Identifies the earliest step whose output fed into the failure chain. This is the step that, if fixed, would prevent the failure.

Example:

  • Step 1: LLM returns “Use file data/report_2026.csv”
  • Step 2: Tool tries to read that file
  • Step 3: FileNotFoundError

Root cause: Step 1 (the LLM generated a path to a non-existent file)

Explains why the root cause step led to the failure:

Output from step 1 (call_llm) contained "data/report_2026.csv"
which was referenced by the failing step 3 (read_file).
Error: FileNotFoundError: data/report_2026.csv not found

The last step with valid output before the failure chain began. This is where you could resume the run if implementing retry logic.

Example:

  • Step 1: ✓ Valid output
  • Step 2: ✓ Valid output
  • Step 3: ✗ Failed

Recovery point: Step 2

Lists all values passed between steps that appear in the failure context:

Step 1 → Step 3: "data/report_2026.csv"
Step 1 → Step 3: "2026"

This shows exactly which data flowed from the root cause to the failure.

Failed runs show an inline preview:

🔍 Root cause: Step 3 — File not found
[View Step 3 →]

Click “View Step N” to open the trace detail with the root cause step highlighted.

Open any failed trace to see the full intelligence panel:

  • Root Cause: Which step and why
  • Recovery Point: Where to resume
  • Dependency Chain: Full list of connected values

The root cause step is highlighted with an amber border and “Root Cause” badge in the step detail panel.

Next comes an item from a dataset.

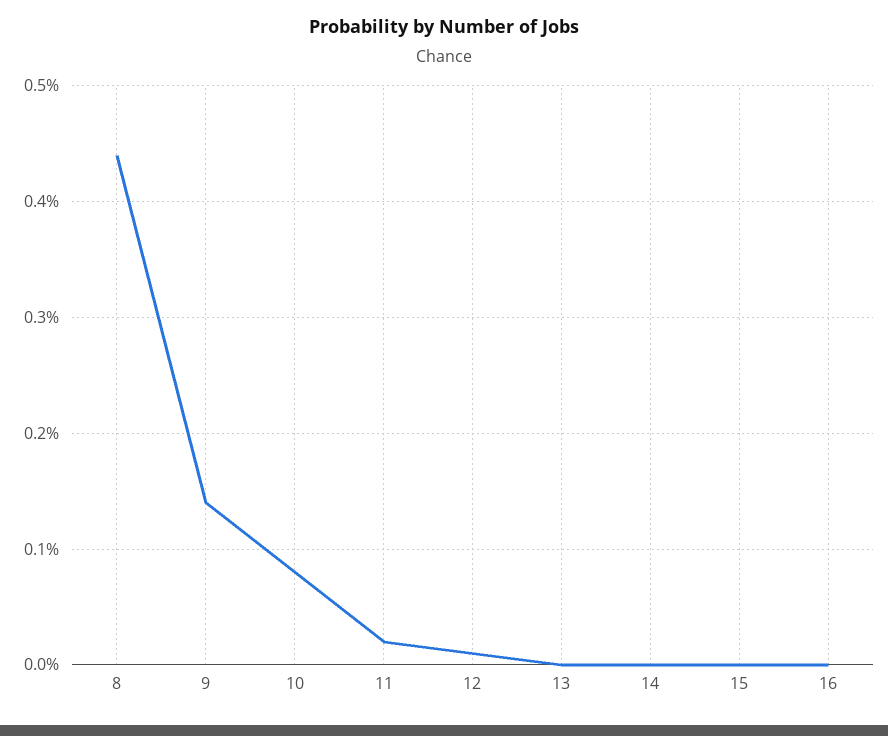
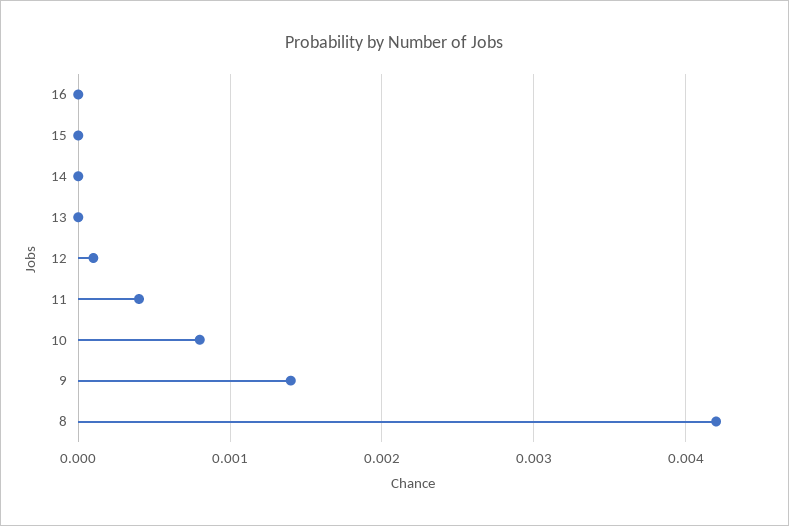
8: 0.0044 -> 0.0042
11: 0.0002 -> 0.0004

The dashboard tracks recurring failures across multiple runs of the same agent:

  • Most common failure: “Step X fails in N/M runs (P%)”
  • Most expensive step: Which step costs the most on average

These patterns appear in the agent drill-down view.

The engine extracts values from each step’s output that could be referenced later:

  • File paths (e.g., data/report.csv)
  • URLs (e.g., https://api.example.com)
  • UUIDs
  • Constant names (e.g., MAX_RETRIES)

It then checks if these values appear in the failing step’s input or error message.

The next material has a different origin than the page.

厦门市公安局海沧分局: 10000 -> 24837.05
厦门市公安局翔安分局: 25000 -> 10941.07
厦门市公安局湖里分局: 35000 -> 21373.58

  • Intelligence is computed after the run completes (not in real-time)
  • Dependency detection works best with explicit file paths and IDs
  • Complex data transformations between steps may not be captured
  • Pattern detection requires at least 2 failed runs of the same agent

Intelligence computation is automatic and lightweight. To skip it for a specific run:

from openjck import trace
@trace(name="my_agent", compute_intelligence=False)
def run():
pass
  1. Name your steps clearly — “fetch_user_data” is better than “step_3”
  2. Return explicit values — return file paths as strings, not objects
  3. Check the intelligence panel first when debugging failures
  4. Look for patterns — recurring failures indicate systemic issues
from openjck import trace, trace_tool
@trace(name="research_agent")
def run():
query = generate_query("AI safety")
results = search_web(query) # fails here
return summarize(results)
@trace_tool
def generate_query(topic):
return f"latest {topic} research 2026"
@trace_tool
def search_web(query):
# This fails because the query has no results
return api.search(query)

Intelligence output:

Root cause: Step 1 (generate_query)
Reason: Output "latest AI safety research 2026" contained "2026"
which was used in the failing search query
Recovery point: Step 1

Fix: Update generate_query to use current year, not hardcoded 2026.

The intelligence engine is pure Python with zero dependencies. It:

  • Parses trace JSON files
  • Uses regex to extract referenceable values
  • Performs string matching to find dependencies
  • Computes patterns across historical runs

Computation takes <100ms per trace and runs in a background thread.